Poem of the Day: ‘Fog’

A modern poet while only partially a modernist, Robert Hillyer wanted a ‘conservative poetry,’ dubbing himself ‘a conservative and religious poet in a radical and blasphemous age.’

Sowls Art, U.S. Fish and Wildlife Service via Wikimedia Commons
Mist on the Bering Sea. Sowls Art, U.S. Fish and Wildlife Service via Wikimedia Commons

Robert Hillyer (1895–1961) is one of the unfairly fading American poets who deserve to live in poetry readers’ collective memory. Last summer we ran his poem “Early in the Morning,” and today we add “Fog,” a poem from 1921.

Like Edward Thomas’s “Adlestrop,” which was the Sun’s Poem of the Day earlier this summer, “Fog” matches Hillyer’s “Early in the Morning” as an example of poetry that seeks what Wordsworth called “spots of time.” John Henry Newman once described what he called the stained imagination, injured by some witnessed vulgarity, like a teenager’s encounter with violent pornography. A spot of time is, in a sense, the opposite: a sight of nature that endures in memory as a redemptive presence, repairing the mind.
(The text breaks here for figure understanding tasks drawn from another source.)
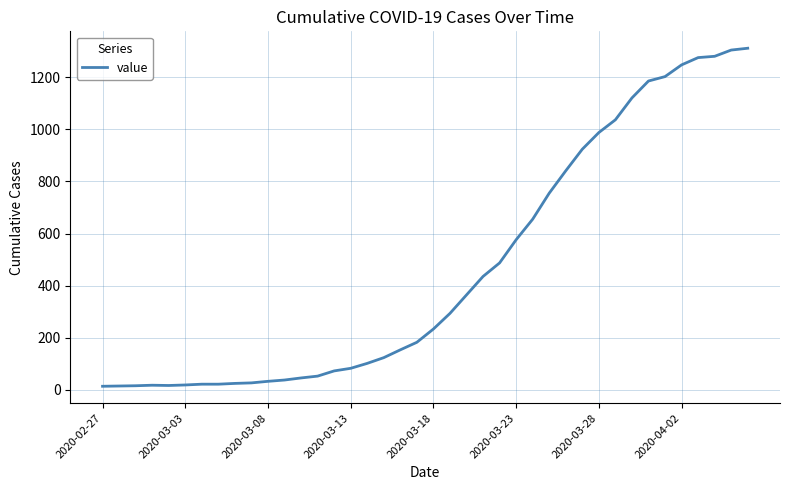

What is the greatest value displayed?

1312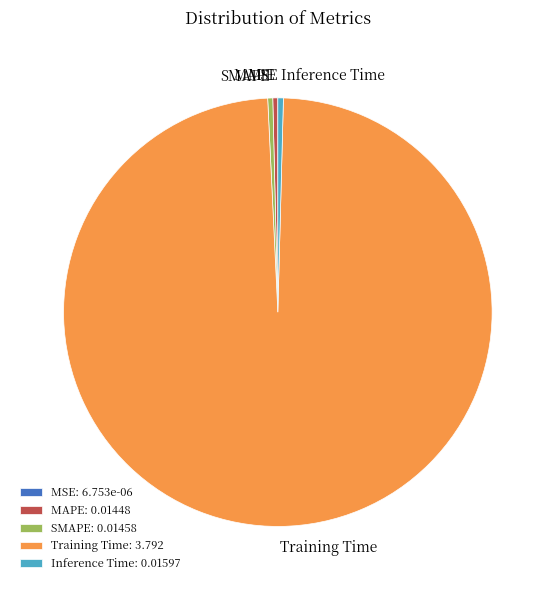

Do MAPE and Training Time together represent more than half of the pie?

Yes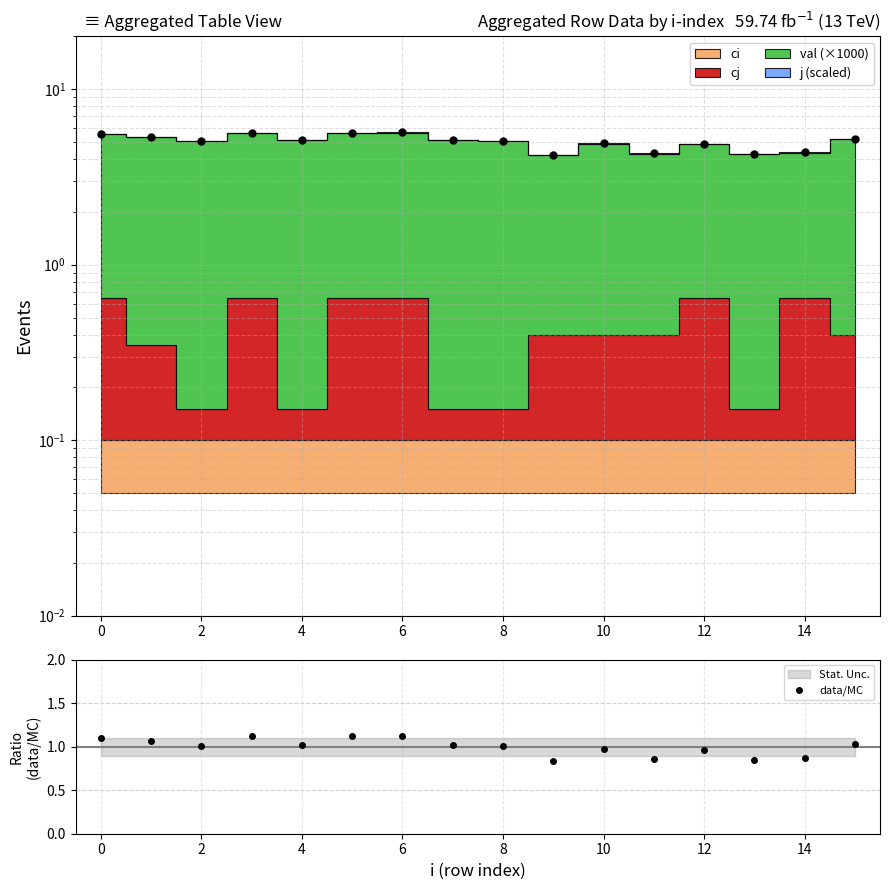

True or false: the data shows 1.0 at 12.

True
As an undergraduate, Hillyer helped form a group known as “the Harvard poets” with his classmates John Dos Passos and E.E. Cummings. He went to Europe in 1917, shortly after graduating, to serve in an international ambulance corps before America entered the war. Hillyer would return to teach at Harvard for many years afterward, writing eight books of poetry and winning the Pulitzer Prize in 1934 for his collected verse. A modern poet while only partially a modernist, he wanted a “conservative poetry,” dubbing himself “a conservative and religious poet in a radical and blasphemous age.”

“Early in the Morning” stays entirely within its moment (except for one ironic nod from the older narrator), but “Fog” has a bigger conclusion to draw from its description of being on a sailboat in the fog. “Where does the sea end and the sky begin?” the poem asks, as a fogbank seals the quiet boat in place. Something more, the line between life and death, is just as uncertain: “The dead are here. / We are not quite alone,” the poem ends. And we are there with the poet in that ghostly fog.